----- RECORDS TO PROCESS -----

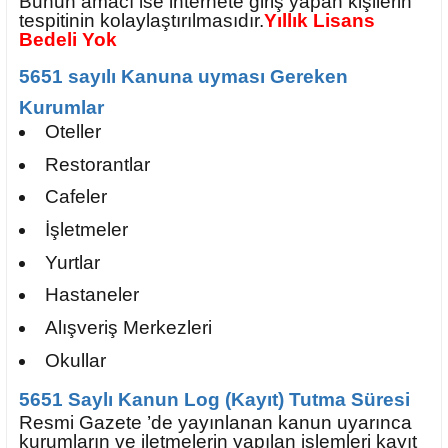
Bunun amacı ise internete giriş yapan kişilerin
tespitinin kolaylaştırılmasıdır.
Yıllık Lisans
Bedeli Yok
5651 sayılı Kanuna uyması Gereken
Kurumlar
Oteller
Restorantlar
Cafeler
İşletmeler
Yurtlar
Hastaneler
Alışveriş Merkezleri
Okullar
5651 Saylı Kanun ‌Log (Kayıt) Tutma Süresi
Resmi Gazete ’de yayınlanan kanun uyarınca
kurumların ve iletmelerin yapılan işlemleri kayıt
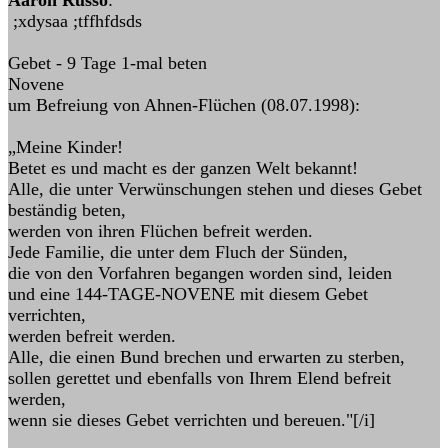
Aaron Russo
:
;xdysaa ;tffhfdsds
Gebet - 9 Tage 1-mal beten
Novene
um Befreiung von Ahnen-Flüchen (08.07.1998):
„Meine Kinder!
Betet es und macht es der ganzen Welt bekannt!
Alle, die unter Verwünschungen stehen und dieses Gebet
beständig beten,
werden von ihren Flüchen befreit werden.
Jede Familie, die unter dem Fluch der Sünden,
die von den Vorfahren begangen worden sind, leiden
und eine 144-TAGE-NOVENE mit diesem Gebet
verrichten,
werden befreit werden.
Alle, die einen Bund brechen und erwarten zu sterben,
sollen gerettet und ebenfalls von Ihrem Elend befreit
werden,
wenn sie dieses Gebet verrichten und bereuen."[/i]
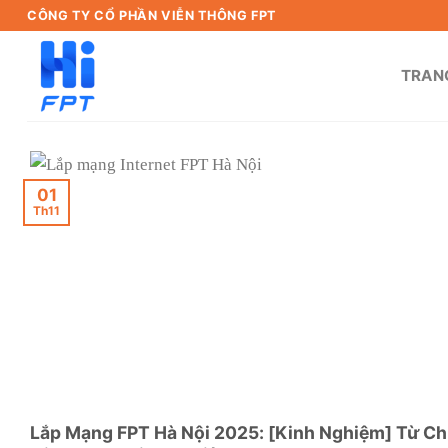
Bỏ
CÔNG TY CỔ PHẦN VIỄN THÔNG FPT
qua
nội
TRAN
dung
01
Th11
Lắp Mạng FPT Hà Nội 2025: [Kinh Nghiệm] Từ C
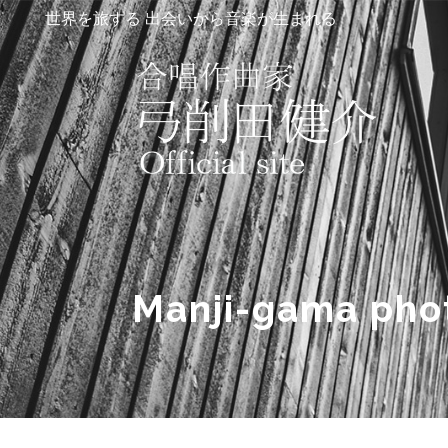
世界を旅する 出会いから音楽が生まれる
Manji-gama pho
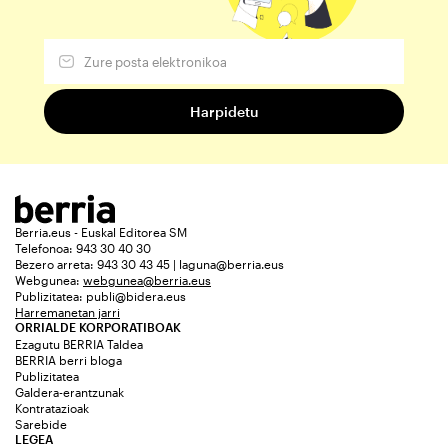
Berria.eus - Euskal Editorea SM
Telefonoa: 943 30 40 30
Bezero arreta: 943 30 43 45 | laguna@berria.eus
Webgunea:
webgunea@berria.eus
Publizitatea:
publi@bidera.eus
Harremanetan jarri
ORRIALDE KORPORATIBOAK
Ezagutu BERRIA Taldea
BERRIA berri bloga
Publizitatea
Galdera-erantzunak
Kontratazioak
Sarebide
LEGEA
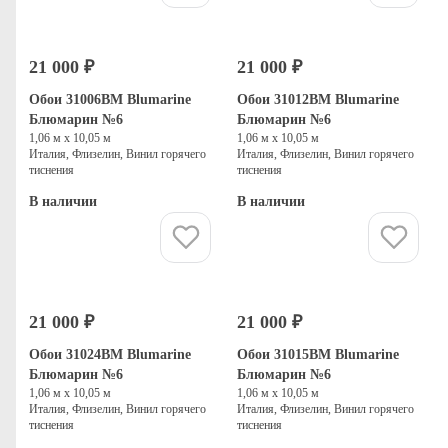
21 000 ₽
21 000 ₽
Обои 31006BM Blumarine
Обои 31012BM Blumarine
Блюмарин №6
Блюмарин №6
1,06 м х 10,05 м
1,06 м х 10,05 м
Италия, Флизелин, Винил горячего
Италия, Флизелин, Винил горячего
тиснения
тиснения
В наличии
В наличии
Купить
Купить
21 000 ₽
21 000 ₽
Обои 31024BM Blumarine
Обои 31015BM Blumarine
Блюмарин №6
Блюмарин №6
1,06 м х 10,05 м
1,06 м х 10,05 м
Италия, Флизелин, Винил горячего
Италия, Флизелин, Винил горячего
тиснения
тиснения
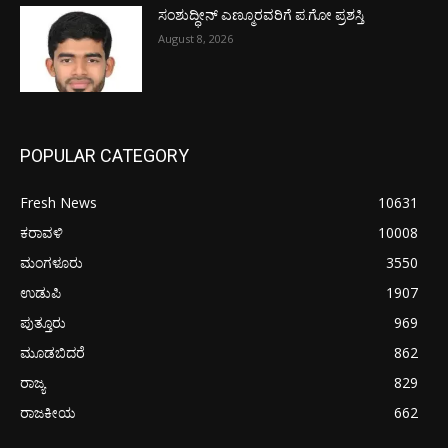
ಸಂಶುದ್ಧೀನ್ ಎಣ್ಮೂರವರಿಗೆ ಪ.ಗೋ ಪ್ರಶಸ್ತಿ
August 8, 2026
POPULAR CATEGORY
Fresh News
10631
ಕರಾವಳಿ
10008
ಮಂಗಳೂರು
3550
ಉಡುಪಿ
1907
ಪುತ್ತೂರು
969
ಮೂಡಬಿದರೆ
862
ರಾಜ್ಯ
829
ರಾಜಕೀಯ
662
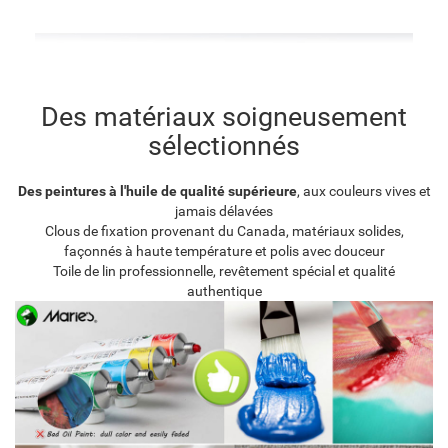
Des matériaux soigneusement
sélectionnés
Des peintures à l'huile de qualité supérieure
, aux couleurs vives et
jamais délavées
Clous de fixation provenant du Canada, matériaux solides,
façonnés à haute température et polis avec douceur
Toile de lin professionnelle, revêtement spécial et qualité
authentique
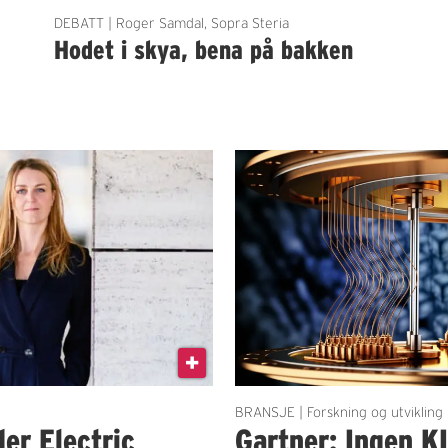
DEBATT | Roger Samdal, Sopra Steria
Hodet i skya, bena på bakken
BRANSJE | Forskning og utvikling
der Electric
Gartner: Ingen K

-----

TASK STATEMENT ->
The expected answer is the full listing above, transcribed exactly and without pictures.

RESULT ->
Bunun amacı ise internete giriş yapan kişilerin
tespitinin kolaylaştırılmasıdır.
Yıllık Lisans
Bedeli Yok
5651 sayılı Kanuna uyması Gereken
Kurumlar
Oteller
Restorantlar
Cafeler
İşletmeler
Yurtlar
Hastaneler
Alışveriş Merkezleri
Okullar
5651 Saylı Kanun ‌Log (Kayıt) Tutma Süresi
Resmi Gazete ’de yayınlanan kanun uyarınca
kurumların ve iletmelerin yapılan işlemleri kayıt
Aaron Russo
:
;xdysaa ;tffhfdsds
Gebet - 9 Tage 1-mal beten
Novene
um Befreiung von Ahnen-Flüchen (08.07.1998):
„Meine Kinder!
Betet es und macht es der ganzen Welt bekannt!
Alle, die unter Verwünschungen stehen und dieses Gebet
beständig beten,
werden von ihren Flüchen befreit werden.
Jede Familie, die unter dem Fluch der Sünden,
die von den Vorfahren begangen worden sind, leiden
und eine 144-TAGE-NOVENE mit diesem Gebet
verrichten,
werden befreit werden.
Alle, die einen Bund brechen und erwarten zu sterben,
sollen gerettet und ebenfalls von Ihrem Elend befreit
werden,
wenn sie dieses Gebet verrichten und bereuen."[/i]
Bỏ
CÔNG TY CỔ PHẦN VIỄN THÔNG FPT
qua
nội
TRAN
dung
01
Th11
Lắp Mạng FPT Hà Nội 2025: [Kinh Nghiệm] Từ C
世界を旅する 出会いから音楽が生まれる
Manji-gama pho
Berria.eus - Euskal Editorea SM
Telefonoa: 943 30 40 30
Bezero arreta: 943 30 43 45 | laguna@berria.eus
Webgunea:
webgunea@berria.eus
Publizitatea:
publi@bidera.eus
Harremanetan jarri
ORRIALDE KORPORATIBOAK
Ezagutu BERRIA Taldea
BERRIA berri bloga
Publizitatea
Galdera-erantzunak
Kontratazioak
Sarebide
LEGEA
21 000 ₽
21 000 ₽
Обои 31006BM Blumarine
Обои 31012BM Blumarine
Блюмарин №6
Блюмарин №6
1,06 м х 10,05 м
1,06 м х 10,05 м
Италия, Флизелин, Винил горячего
Италия, Флизелин, Винил горячего
тиснения
тиснения
В наличии
В наличии
Купить
Купить
21 000 ₽
21 000 ₽
Обои 31024BM Blumarine
Обои 31015BM Blumarine
Блюмарин №6
Блюмарин №6
1,06 м х 10,05 м
1,06 м х 10,05 м
Италия, Флизелин, Винил горячего
Италия, Флизелин, Винил горячего
тиснения
тиснения
ಸಂಶುದ್ಧೀನ್ ಎಣ್ಮೂರವರಿಗೆ ಪ.ಗೋ ಪ್ರಶಸ್ತಿ
August 8, 2026
POPULAR CATEGORY
Fresh News
10631
ಕರಾವಳಿ
10008
ಮಂಗಳೂರು
3550
ಉಡುಪಿ
1907
ಪುತ್ತೂರು
969
ಮೂಡಬಿದರೆ
862
ರಾಜ್ಯ
829
ರಾಜಕೀಯ
662
Des matériaux soigneusement
sélectionnés
Des peintures à l'huile de qualité supérieure
, aux couleurs vives et
jamais délavées
Clous de fixation provenant du Canada, matériaux solides,
façonnés à haute température et polis avec douceur
Toile de lin professionnelle, revêtement spécial et qualité
authentique
DEBATT | Roger Samdal, Sopra Steria
Hodet i skya, bena på bakken
BRANSJE | Forskning og utvikling
der Electric
Gartner: Ingen K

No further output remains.